"Patagonia"のレインコート

1991年に見た最も美しいもののひとつは、ネパールの屋根瓦だ。

カトマンドゥから東へ15Kmほど進むと、バクタプールという古い都に行き着く。僕はこの街の真ん中にあるバドガオン広場の望楼で、熱いお茶を飲んでいた。多分、4月のことだったと思う。静かに降る雨の中、間近に見える寺院の屋根にびっしりと置かれた小さなネパール瓦。その苔むして濡れた風情の、なんとおだやかな暖かさ。

前日、僕は扁桃腺をはらせてカトマンドゥの"T.U.Teaching Hospital"へ行った。西方の血を感じさせる色の白いネパール人の医師は、僕に"ENT-infection"という病名を告げた。耳鼻咽喉系の感染症ということだろう。

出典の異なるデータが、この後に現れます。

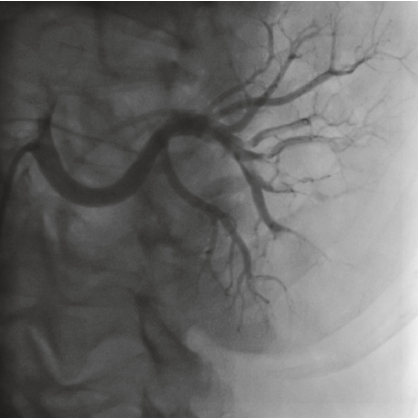
Figure 2: Second renal artery angiography showing residual throm- boembolic materials in the left renal artery branches.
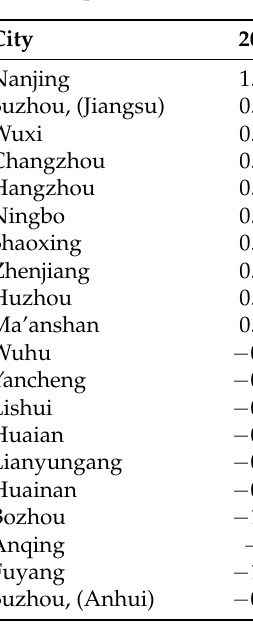
Table 6. Top 10 and bottom 10 cities in urbanization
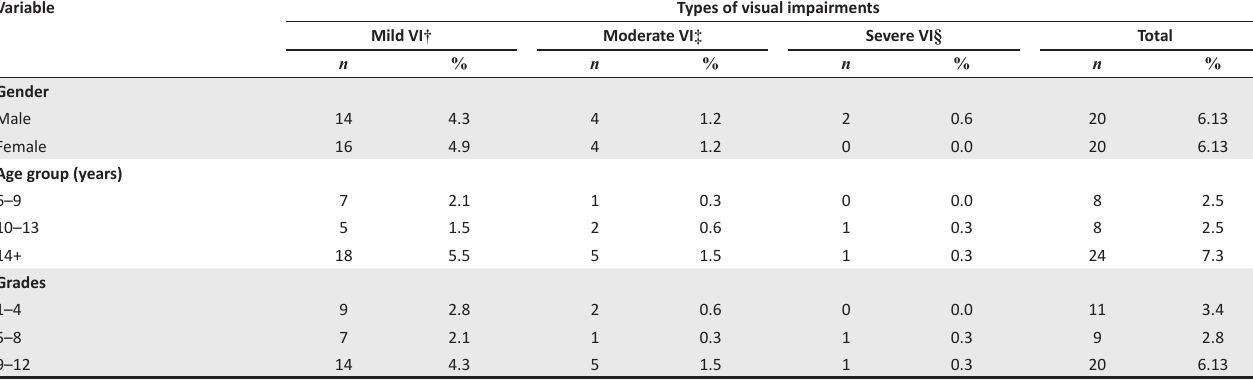
TABLE 5: Prevalence of visual impairment according to gender, age and grade. Variable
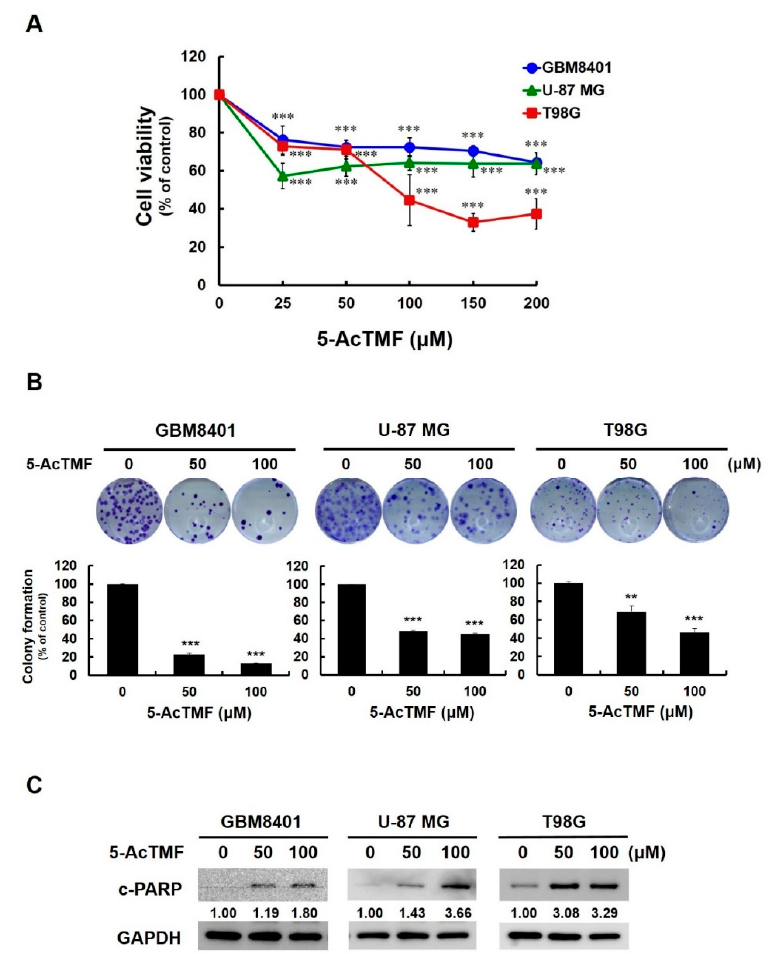
Figure 1. Inhibitory effect of 5-AcTMF on cell growth and survival of multiple human GBM cell lines. ( A ) Cytotoxic effect of 5-AcTMF on GBM cells. Human GBM cell lines GBM8401, U-87 MG, and T98G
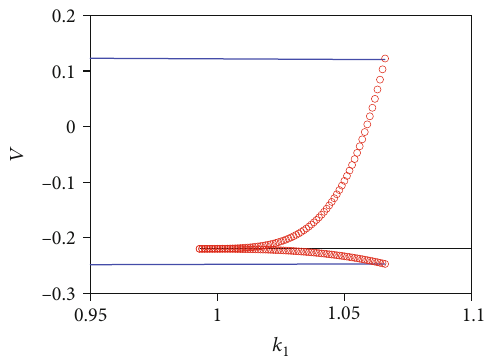
Figure 11: Bifurcation diagram as varying amplitude of feedback current from electromagnetic induction k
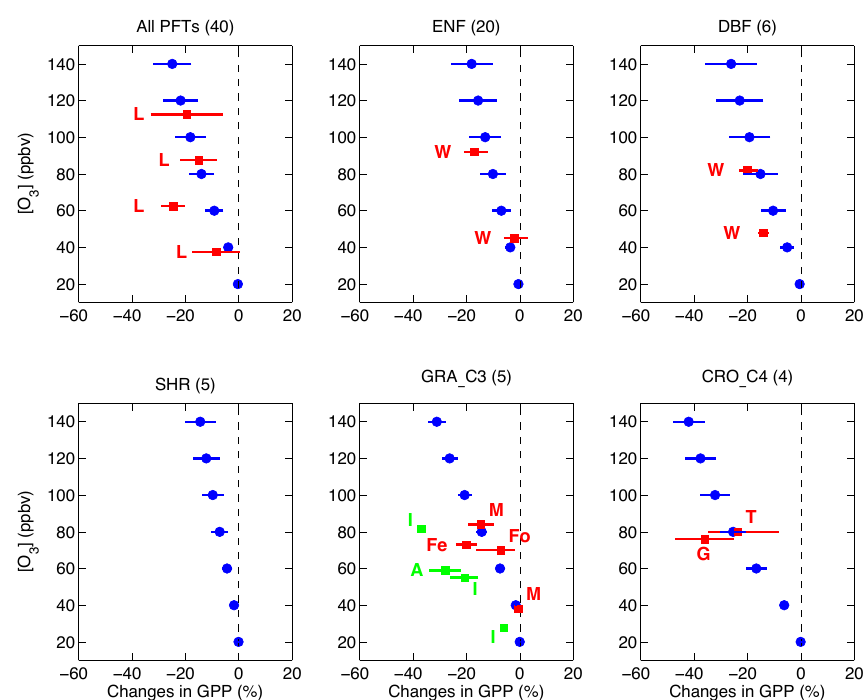
Figure 6. Percentage change in GPP (%) averaged across all sites and grouped by individual PFT type in the presence of different levels of [O 3 ] as simulated by the YIBs vegetation model. Simulations are performed at 40 NACP sites with a prescribed fixed [O 3 ] for either low or high O 3 sensitivity. Blue points indicate the average model reduction with the blue horizontal lines indicating the damage range across low to high O 3 sensitivity. The number of sites used to obtain the average reduction value is shown in the title bracket of each subplot. The solid squares with lines show the results (mean plus uncertainty) based on measurements reported in multiple studies. Measurements include the following: Lombardozzi et al. (2013) for all PFTs; Wittig et al. (2007) for evergreen needleleaf forest (ENF) and deciduous broadleaf forest (DBF); C4 grass or crop (CRO_C4) from Taylor et al. (2002) for spartina alterniflora and Grantz et al. (2012) for sugarcane hybrids; C3 grass or crop (GRA_C3) from Feng et al. (2008) for wheat, Foot et al. (1996) for colluna vulgaris , Mulchi et al. (1992) for soybean, and Ishii et al. (2004) and Ainsworth (2008) for rice. Values for rice are denoted in green and others in red. The author initials are indicated for the corresponding studies.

処方箋通りに街のバザールで買い求めたインド製の抗生物質"Cifran500"が劇的に効いて、僕は翌朝からまた、活動を開始できたというわけだ。

静かではあるけれど、いつまでもやまない細く光る雨の中、バクタプールの迷路のような煉瓦の街を歩き回る僕が着ていたのは"Patagonia"のレインコートだ。平熱に戻ったとはいえ、前日までは40度近い体温。再度の発熱を恐れて内心はヒヤヒヤものだったが、このコートはその日1日中、僕の体を快適に保ち続けた。

今でも台風の街に出ていくときには、必ずこのコートに袖を通す。そんなときにいつも思い出すのは、1991年に見た、あのネパールの屋根瓦のことだ。